The game exhibits more serious problems too, namely, physical impossibilities. Rhett Allain, Associate Professor of Physics at Southeastern Louisiana University and Blogger for wired.com, pointed some of these out.

In the game, the slung birds enter the gravitational fields of tiny pocked moons and plummet toward them. According to Newton's Law of Gravitation, the moons must be extremely massive in order for the birds to move as fast as they do. But the moons aren't all that much larger than the birds themselves. This means that they would have to be extremely dense. Allain calculates one moon's density to be about 7 billion kg/m3 , closer to the density of a white dwarf than that of a moon.

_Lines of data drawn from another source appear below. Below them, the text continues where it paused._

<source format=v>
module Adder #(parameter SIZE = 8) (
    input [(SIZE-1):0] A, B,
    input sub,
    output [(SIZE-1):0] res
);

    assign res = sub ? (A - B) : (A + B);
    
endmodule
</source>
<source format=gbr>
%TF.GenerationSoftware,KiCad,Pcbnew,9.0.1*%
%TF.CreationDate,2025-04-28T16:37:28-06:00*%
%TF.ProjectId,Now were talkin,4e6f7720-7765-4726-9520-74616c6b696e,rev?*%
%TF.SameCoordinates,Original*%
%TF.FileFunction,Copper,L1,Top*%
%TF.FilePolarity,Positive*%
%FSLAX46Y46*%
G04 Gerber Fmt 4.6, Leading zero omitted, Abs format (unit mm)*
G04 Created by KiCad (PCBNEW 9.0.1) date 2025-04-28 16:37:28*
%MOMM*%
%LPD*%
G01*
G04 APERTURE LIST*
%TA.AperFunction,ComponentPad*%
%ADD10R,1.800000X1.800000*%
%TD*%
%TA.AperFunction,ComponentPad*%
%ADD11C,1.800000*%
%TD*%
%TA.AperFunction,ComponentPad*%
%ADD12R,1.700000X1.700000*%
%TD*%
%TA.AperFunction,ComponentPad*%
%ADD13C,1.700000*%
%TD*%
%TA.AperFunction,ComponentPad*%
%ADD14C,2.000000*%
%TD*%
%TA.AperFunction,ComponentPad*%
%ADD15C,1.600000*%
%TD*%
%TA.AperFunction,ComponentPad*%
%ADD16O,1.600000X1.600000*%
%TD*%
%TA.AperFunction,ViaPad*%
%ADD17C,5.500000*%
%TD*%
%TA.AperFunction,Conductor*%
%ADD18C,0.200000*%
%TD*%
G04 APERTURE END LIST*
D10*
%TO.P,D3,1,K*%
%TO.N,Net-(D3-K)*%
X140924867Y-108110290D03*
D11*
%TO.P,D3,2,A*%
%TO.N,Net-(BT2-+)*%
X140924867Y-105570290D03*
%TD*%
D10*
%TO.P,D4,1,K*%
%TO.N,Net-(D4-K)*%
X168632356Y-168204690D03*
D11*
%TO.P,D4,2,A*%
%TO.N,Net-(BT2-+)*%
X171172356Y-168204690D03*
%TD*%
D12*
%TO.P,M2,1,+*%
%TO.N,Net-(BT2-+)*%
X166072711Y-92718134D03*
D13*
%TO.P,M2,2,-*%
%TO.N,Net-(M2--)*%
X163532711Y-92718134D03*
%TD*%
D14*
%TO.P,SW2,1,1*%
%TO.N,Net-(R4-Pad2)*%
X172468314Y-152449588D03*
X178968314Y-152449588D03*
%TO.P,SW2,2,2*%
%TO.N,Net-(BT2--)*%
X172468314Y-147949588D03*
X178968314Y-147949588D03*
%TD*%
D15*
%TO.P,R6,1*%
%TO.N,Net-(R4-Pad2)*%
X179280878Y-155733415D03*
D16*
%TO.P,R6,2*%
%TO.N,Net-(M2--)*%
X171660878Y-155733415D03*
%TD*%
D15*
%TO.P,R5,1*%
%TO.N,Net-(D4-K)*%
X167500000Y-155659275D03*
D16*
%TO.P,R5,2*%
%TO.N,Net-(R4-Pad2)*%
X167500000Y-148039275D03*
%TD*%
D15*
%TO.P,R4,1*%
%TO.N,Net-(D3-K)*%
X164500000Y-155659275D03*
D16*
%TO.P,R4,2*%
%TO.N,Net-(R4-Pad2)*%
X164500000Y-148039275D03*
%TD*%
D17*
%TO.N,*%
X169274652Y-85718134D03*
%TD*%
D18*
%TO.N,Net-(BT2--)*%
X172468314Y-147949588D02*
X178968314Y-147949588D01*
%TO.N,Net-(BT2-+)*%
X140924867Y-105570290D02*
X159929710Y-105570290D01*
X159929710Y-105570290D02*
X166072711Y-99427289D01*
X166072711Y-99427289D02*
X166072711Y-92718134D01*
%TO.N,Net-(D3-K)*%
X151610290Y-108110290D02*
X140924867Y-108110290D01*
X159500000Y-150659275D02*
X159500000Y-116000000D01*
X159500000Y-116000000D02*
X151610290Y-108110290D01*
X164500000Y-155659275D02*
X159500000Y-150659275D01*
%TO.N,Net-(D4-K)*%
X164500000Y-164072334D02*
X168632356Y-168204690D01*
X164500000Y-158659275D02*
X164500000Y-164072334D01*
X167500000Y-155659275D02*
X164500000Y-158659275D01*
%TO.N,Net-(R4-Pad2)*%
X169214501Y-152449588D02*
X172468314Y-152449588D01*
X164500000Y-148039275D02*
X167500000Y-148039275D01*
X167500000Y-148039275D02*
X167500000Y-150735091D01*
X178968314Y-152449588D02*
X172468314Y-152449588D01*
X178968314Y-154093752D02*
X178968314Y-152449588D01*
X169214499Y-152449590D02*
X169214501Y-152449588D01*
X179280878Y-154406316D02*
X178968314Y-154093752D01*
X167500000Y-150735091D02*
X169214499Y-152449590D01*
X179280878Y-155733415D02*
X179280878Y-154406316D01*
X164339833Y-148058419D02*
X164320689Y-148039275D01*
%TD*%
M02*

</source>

Also, if the moons had real gravity, then all objects caught in their fields – which in the game are portrayed as glowing pellucid disks – would accelerate towards the surface. It's hard to say if the birds follow this law, since they go through so many other inexplicable motions. But the debris they collide with clearly do not. Allain demonstrated that in the game, rocks actually slow down during their free-fall to the moons' surfaces.

And why are those moons sitting still, exactly? In space, they would not only gravitationally interact with the wayward birds, but also with each other. If intentional, it was clever for the developers of Angry Birds Space to lock the moons in place. The conundrum of three or more bodies gravitating towards one another still perplexes physicists. They call it the n-body problem. Obviously, n-body gravitation occurs, but we have no way to theoretically explain it. Even the current models that can approximate this motion are astoundingly math-intensive. 

Criticizing an extremely fun and successful video game for its inaccuracy is easy, if not curmudgeonly. But if you're going to look to Angry Birds Space for educational value, you should know that its physics is about as accurate as its ornithology.